The government and industry have a made a couple of moves within the past two weeks in the interest of protecting the supply chain: UPS is requiring ID before shipping products from retail outlets; and the US government has seized more than 80 Websites found trafficking in counterfeit goods. Neither is a permanent solution to the fundamental problems in the supply chain, and the application of technology would enhance them both immeasurably. (See: Cargo Security Measures Expanded.)
Requiring ID enables shippers — in this case, UPS — to compare the identification against “watch lists” similar to those used by airport security. UPS didn't indicate if this was the intent of the measure, but doing so would make sense. The biggest flaw in the plan, as EBN readers point out, is the ability to fake IDs. The technology exists that would make IDs more difficult to fake: fingerprint scans; facial recognition; embedded microchips; holograms; RFID; and microscopic materials are just a few of the techniques being used in other applications today.
The problem is, most of these solutions are used in a “closed loop” — within the four walls of a company or organization — or suffer from a lack of standards. Does your company's ID card work at a major customer's site? As another example, let's say Company A, a supplier to Company B, uses microchips to ID its products. Company B uses RFID to ID its subassemblies. The end-customer, Company C, has to be able to verify the microchips and the RFID tags to thwart counterfeiting, but uses bar-codes to track its own products. See the problem?
In terms of personal ID — within the US alone — widely used identification like drivers' licenses differ from state to state. Right now, states use social security numbers and/or random numeric codes to match licenses with people. Photo IDs are eyeballed by clerks and security personnel. Automated verification would require one uniform ID and technology for nationwide use. Unless the US government mandates that and pays for it, that's not going to happen anytime soon.
Anyone with a computer and an Internet link knows shutting down a Website is a temporary measure at best. Just before the so-called Cyber Monday, the US Immigration and Customs Enforcement (ICE) executed seizure orders against 82 domain names of commercial Websites engaged in the illegal sale and distribution of counterfeit goods and copyrighted works. The move was part of Operation in Our Sites v. 2.0, an ongoing investigation.

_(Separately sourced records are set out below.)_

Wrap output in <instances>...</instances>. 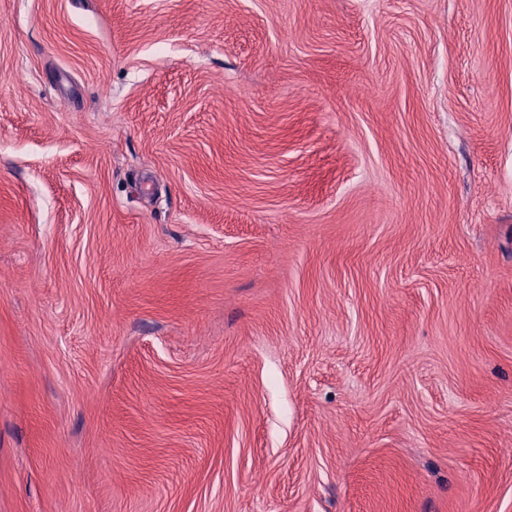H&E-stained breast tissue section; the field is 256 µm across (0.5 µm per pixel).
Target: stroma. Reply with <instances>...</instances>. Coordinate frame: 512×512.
Segmentation results:
<instances>
[{"mask_svg":"<svg viewBox=\"0 0 512 512\" xmlns=\"http://www.w3.org/2000/svg\"><path fill=\"white\" fill-rule=\"evenodd\" d=\"M0 512H512V0H0Z\"/></svg>","mask_w":512,"mask_h":512,"instance_id":"obj_1","label":"stroma"}]
</instances>
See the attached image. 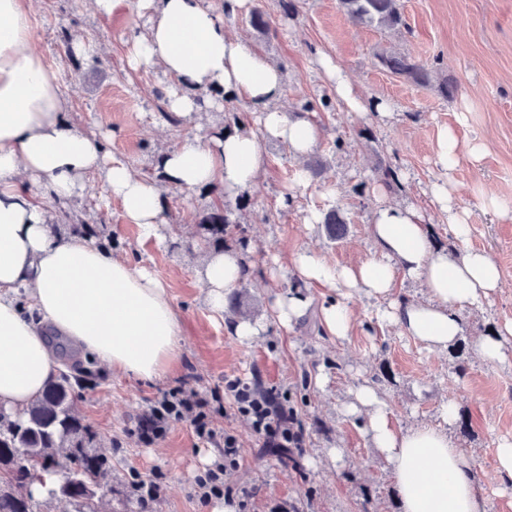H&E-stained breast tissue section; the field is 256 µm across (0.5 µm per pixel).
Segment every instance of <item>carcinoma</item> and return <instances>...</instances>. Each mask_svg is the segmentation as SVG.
I'll return each mask as SVG.
<instances>
[{
  "instance_id": "carcinoma-1",
  "label": "carcinoma",
  "mask_w": 512,
  "mask_h": 512,
  "mask_svg": "<svg viewBox=\"0 0 512 512\" xmlns=\"http://www.w3.org/2000/svg\"><path fill=\"white\" fill-rule=\"evenodd\" d=\"M348 18L358 25L395 31L405 26L399 0H340ZM389 72L416 83L430 80V71L400 53L379 56ZM228 205H215L203 217L205 247L224 249L244 242L240 224L229 219ZM330 238H336L345 224L332 209L323 218ZM85 371L65 374L49 385L43 396L21 417L0 409V512H34L29 489L32 471L62 469L65 479L49 490L74 505V512H95L94 498L100 490H112V464L97 451L98 434L72 410V382Z\"/></svg>"
}]
</instances>
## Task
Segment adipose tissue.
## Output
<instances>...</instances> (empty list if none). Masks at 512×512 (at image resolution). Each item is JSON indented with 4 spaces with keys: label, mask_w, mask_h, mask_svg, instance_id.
Segmentation results:
<instances>
[{
    "label": "adipose tissue",
    "mask_w": 512,
    "mask_h": 512,
    "mask_svg": "<svg viewBox=\"0 0 512 512\" xmlns=\"http://www.w3.org/2000/svg\"><path fill=\"white\" fill-rule=\"evenodd\" d=\"M143 2L148 32L132 38L127 63L134 70L160 67L194 86V93L170 96L173 116L188 119L212 107V100L197 97L202 89L222 91L225 101L244 103L258 117L257 129L219 131L165 151L160 164L172 184L190 192L219 181L225 196L234 197L266 169L261 139L279 141L299 158L316 147L321 129L309 114L278 106L282 70L224 29L220 12H237L243 0H226L220 10L204 0ZM65 110L59 75L34 46L29 0H0V409L14 415L41 398L63 369L44 329L95 355L113 373L142 381L164 378L180 359L181 324L165 284L97 240L57 228L44 204L48 197L69 200L85 175L100 171L126 223L152 238L162 222L158 181L111 158L106 134L68 123ZM430 193L448 216L451 238L465 247L458 258L435 250L419 208L383 203L371 214L377 257L346 268L307 250L296 254L293 267L304 283L387 299L383 320L431 352L458 339L460 311L495 294L501 273L485 251L468 247L471 226L452 183L433 184ZM402 274L420 278L427 299L397 297ZM242 278L238 251L208 254L200 279L215 316H223L224 296ZM355 399L390 468L400 512H487L472 457L447 431L397 427L372 388H359Z\"/></svg>",
    "instance_id": "adipose-tissue-1"
}]
</instances>
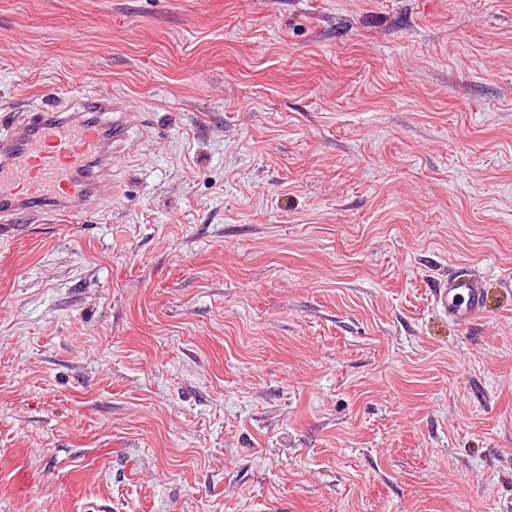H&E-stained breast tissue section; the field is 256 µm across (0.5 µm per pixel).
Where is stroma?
Here are the masks:
<instances>
[{
  "label": "stroma",
  "instance_id": "stroma-1",
  "mask_svg": "<svg viewBox=\"0 0 512 512\" xmlns=\"http://www.w3.org/2000/svg\"><path fill=\"white\" fill-rule=\"evenodd\" d=\"M75 78L150 130L0 240V512H512V0H0ZM434 298L437 305L458 323L470 322L486 309L482 273L475 268L467 274L448 273L446 284L436 288Z\"/></svg>",
  "mask_w": 512,
  "mask_h": 512
}]
</instances>
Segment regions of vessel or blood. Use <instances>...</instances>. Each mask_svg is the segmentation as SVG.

The operation targeted online retailers of a diverse array of counterfeit goods, including sports equipment, shoes, handbags, athletic apparel, and sunglasses as well as illegal copies of copyrighted DVD boxed sets, music, and software. During the course of the operation, federal law enforcement agents made undercover purchases from online retailers suspected of selling counterfeit goods. In many instances, the goods were shipped directly into the United States from suppliers in other countries using international express mail. (Would UPS's ID policy have helped here?) If the goods were confirmed as counterfeit or otherwise illegal, seizure orders for the domain names of the Websites that sold the goods were obtained from US judges. Individuals attempting to reach one of the Websites will now find a banner notifying them that the domain name of that Website has been seized by federal authorities.
The same technologies mentioned above can be used to identify and track authentic items. Additionally, there are hundreds of solutions for monitoring Web traffic inside and outside of governments and businesses that could be applied to internation online commerce. Again, the expense and red tape make this practically a fantasy — not to mention the legal implications.
But if government and industry were to apply the money spent on closed-loop systems and Website stings to cooperate on a single standard that combines technology and practices, the security possibilities are endless. In the meantime, let's hope Band-Aid solutions like ID and site seizures help stanch some of the bleeding.